Insilico Medicine Raises More Than US$290 Million in Hong Kong’s Largest Biotech IPO of 2025
AI-driven drug discovery company Insilico Medicine raised approximately HKD 2.28 billion (more than US$290 million) in its initial public offering on the Hong Kong Stock Exchange today, marking the largest biotech IPO in the city this year.
Trading under the stock code 03696.HK, Insilico became the first company focused on AI-powered drug discovery to go public on the Main Board under Chapter 8.05 of the HKEX listing rules. Unlike the more commonly used Chapter 18A for pre-revenue biotech firms, Chapter 8.05 requires revenue or profit thresholds, suggesting a differentiated positioning among biotech listings.
The global offering comprised 94.69 million shares, with strong demand from both retail and institutional investors. The Hong Kong public offering was oversubscribed by approximately 1,427 times, locking in more than HKD 328 billion in total subscriptions. The international placement was also oversubscribed by over 26 times, according to the company.
Founded in 2014, Insilico operates a dual model: developing its own pipeline of drug candidates while also licensing its proprietary AI platform, Pharma.AI, to other pharmaceutical companies. The platform covers the full spectrum of drug discovery, from novel target identification to molecular design and preclinical development.
The company’s most advanced program, Rentosertib (ISM001-055), a potential treatment for idiopathic pulmonary fibrosis, has completed Phase IIa trials.

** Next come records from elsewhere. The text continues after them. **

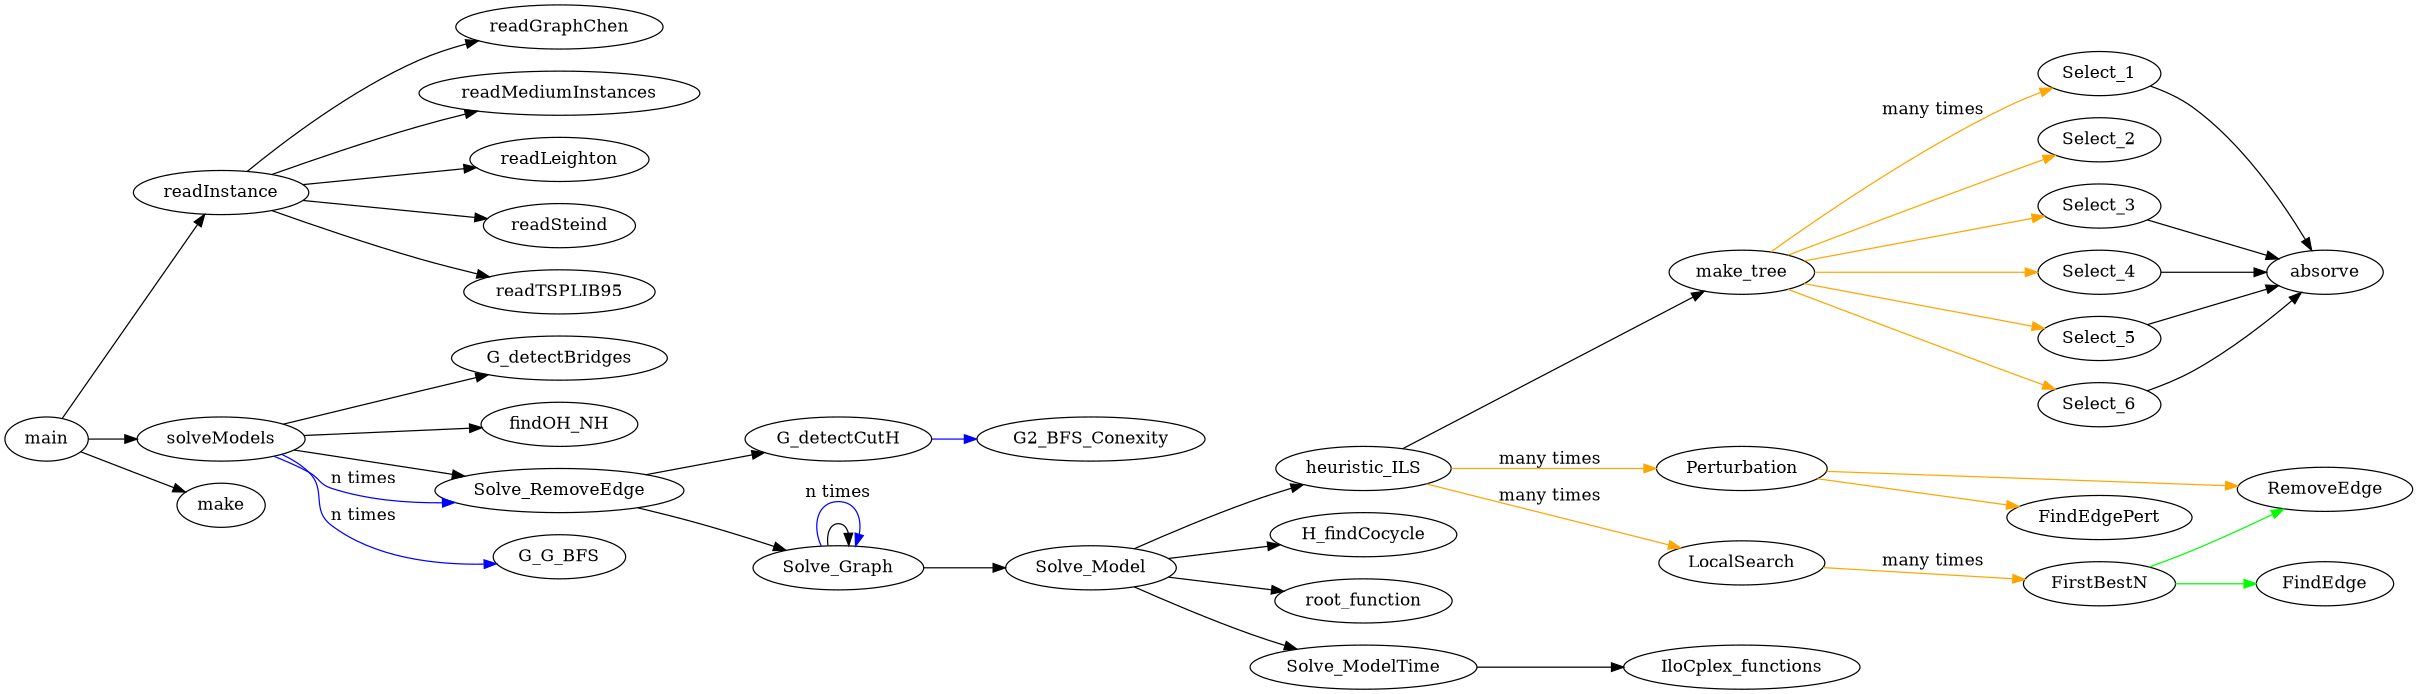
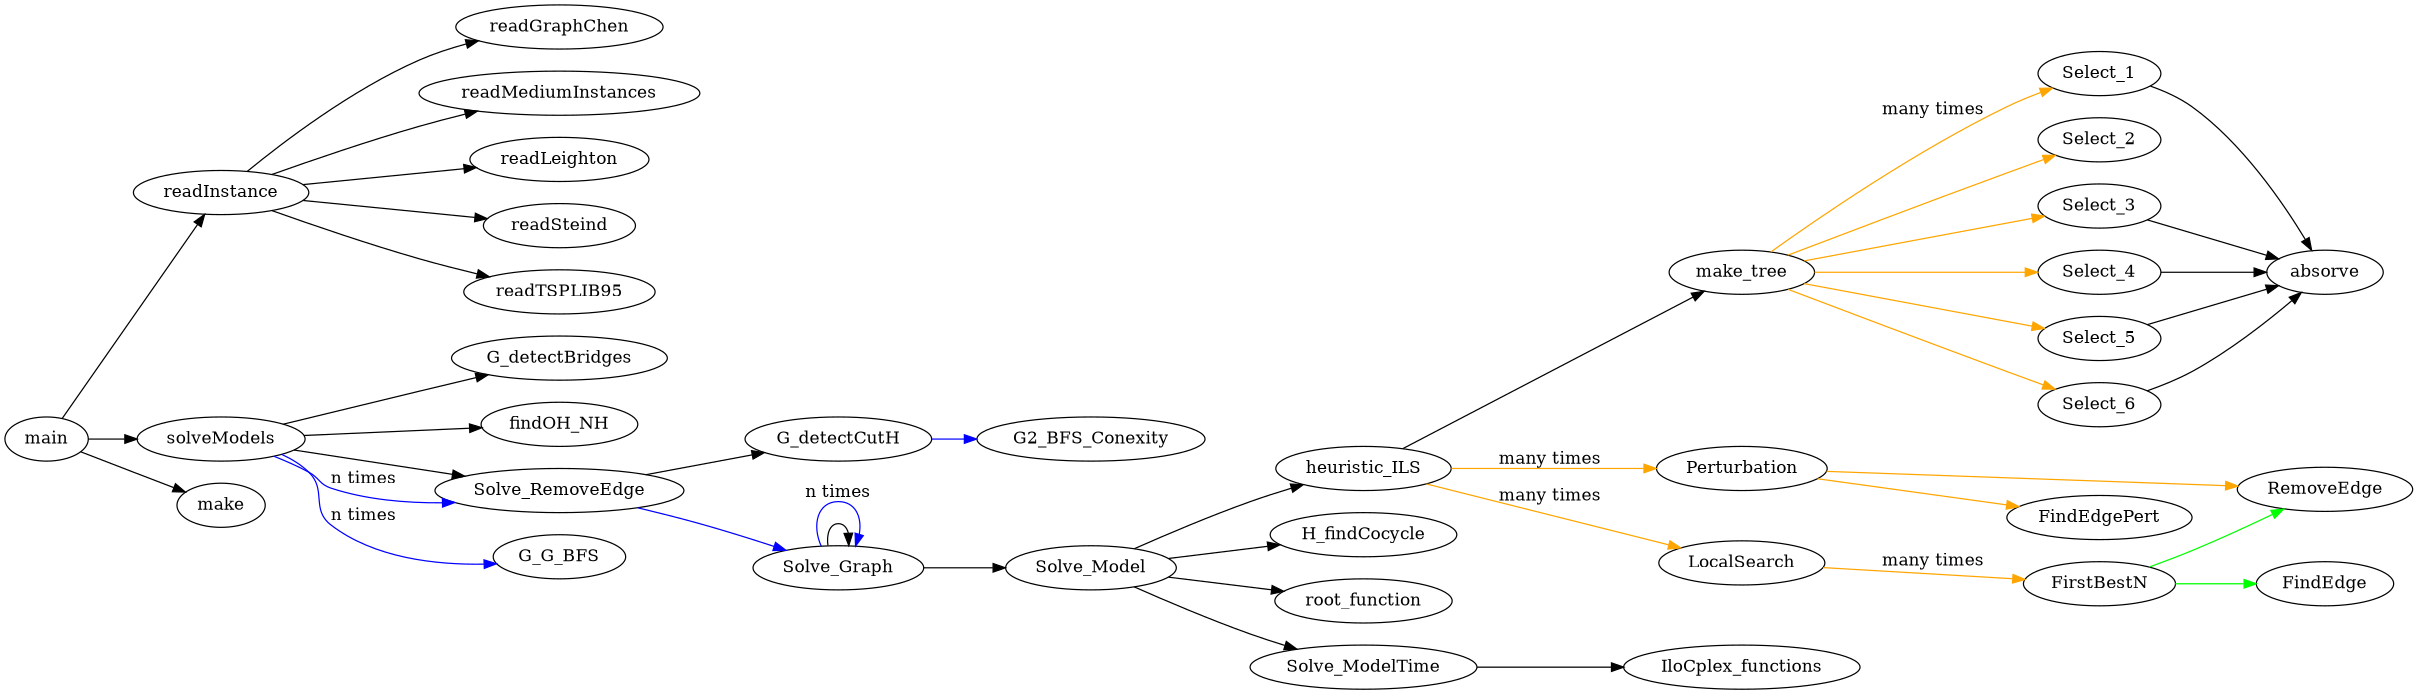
  digraph {
    rankdir=LR
    main
    readInstance
    solveModels
    n4 [label=make]
    readGraphChen
    readMediumInstances
    readLeighton
    readSteind
    readTSPLIB95
    G_detectBridges
    findOH_NH
    n12 [label=Solve_RemoveEdge]
    G_G_BFS
    G_detectCutH
    Solve_Graph
    G2_BFS_Conexity
    Solve_Model
    heuristic_ILS
    H_findCocycle
    root_function
    Solve_ModelTime
    make_tree
    Perturbation
    LocalSearch
    IloCplex_functions
    Select_1
    Select_2
    Select_3
    Select_4
    Select_5
    Select_6
    RemoveEdge
    FindEdgePert
    FirstBestN
    absorve
    FindEdge
    main -> readInstance
    main -> solveModels
    main -> n4
    readInstance -> readGraphChen
    readInstance -> readMediumInstances
    readInstance -> readLeighton
    readInstance -> readSteind
    readInstance -> readTSPLIB95
    solveModels -> G_detectBridges
    solveModels -> findOH_NH
    solveModels -> n12
    solveModels -> n12 [color=blue label="n times"]
    solveModels -> G_G_BFS [color=blue label="n times"]
    n12 -> G_detectCutH
-   n12 -> Solve_Graph
+   n12 -> Solve_Graph [color=blue]
    G_detectCutH -> G2_BFS_Conexity [color=blue]
    Solve_Graph -> Solve_Graph
    Solve_Graph -> Solve_Graph [color=blue label="n times"]
    Solve_Graph -> Solve_Model
    Solve_Model -> heuristic_ILS
    Solve_Model -> H_findCocycle
    Solve_Model -> root_function
    Solve_Model -> Solve_ModelTime
    heuristic_ILS -> make_tree
    heuristic_ILS -> Perturbation [color=orange label="many times"]
    heuristic_ILS -> LocalSearch [color=orange label="many times"]
    Solve_ModelTime -> IloCplex_functions
    make_tree -> Select_1 [color=orange label="many times"]
    make_tree -> Select_2 [color=orange]
    make_tree -> Select_3 [color=orange]
    make_tree -> Select_4 [color=orange]
    make_tree -> Select_5 [color=orange]
    make_tree -> Select_6 [color=orange]
    Perturbation -> RemoveEdge [color=orange]
    Perturbation -> FindEdgePert [color=orange]
    LocalSearch -> FirstBestN [color=orange label="many times"]
    Select_1 -> absorve
    Select_3 -> absorve
    Select_4 -> absorve
    Select_5 -> absorve
    Select_6 -> absorve
    FirstBestN -> RemoveEdge [color=green]
    FirstBestN -> FindEdge [color=green]
  }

Results have been published in Nature Biotechnology and Nature Medicine. In total, Insilico reports a portfolio of more than 30 active programs, with 10 IND clearances and 7 clinical-stage assets.
The IPO attracted 15 cornerstone investors, including Eli Lilly, Tencent, Temasek, Schroders, UBS Asset Management, Oaktree Capital, and others. Both Lilly and Tencent participated as cornerstone investors in a biotech IPO for the first time.
Insilico also operates two automated wet-lab facilities (Life Star 1 and Life Star 2), which are integrated with its AI systems to streamline experimental validation and data generation.
According to its prospectus, Insilico plans to allocate approximately 48% of the IPO proceeds to clinical R&D, 20% to early-stage discovery, 15% to AI model development, 12% to lab expansion, and 5% to general corporate use.
The listing comes amid growing public market interest in companies that combine machine learning infrastructure with drug development pipelines. Insilico’s move may serve as a benchmark for how investors are pricing AI-native biotech companies with clinical-stage programs and software licensing strategies.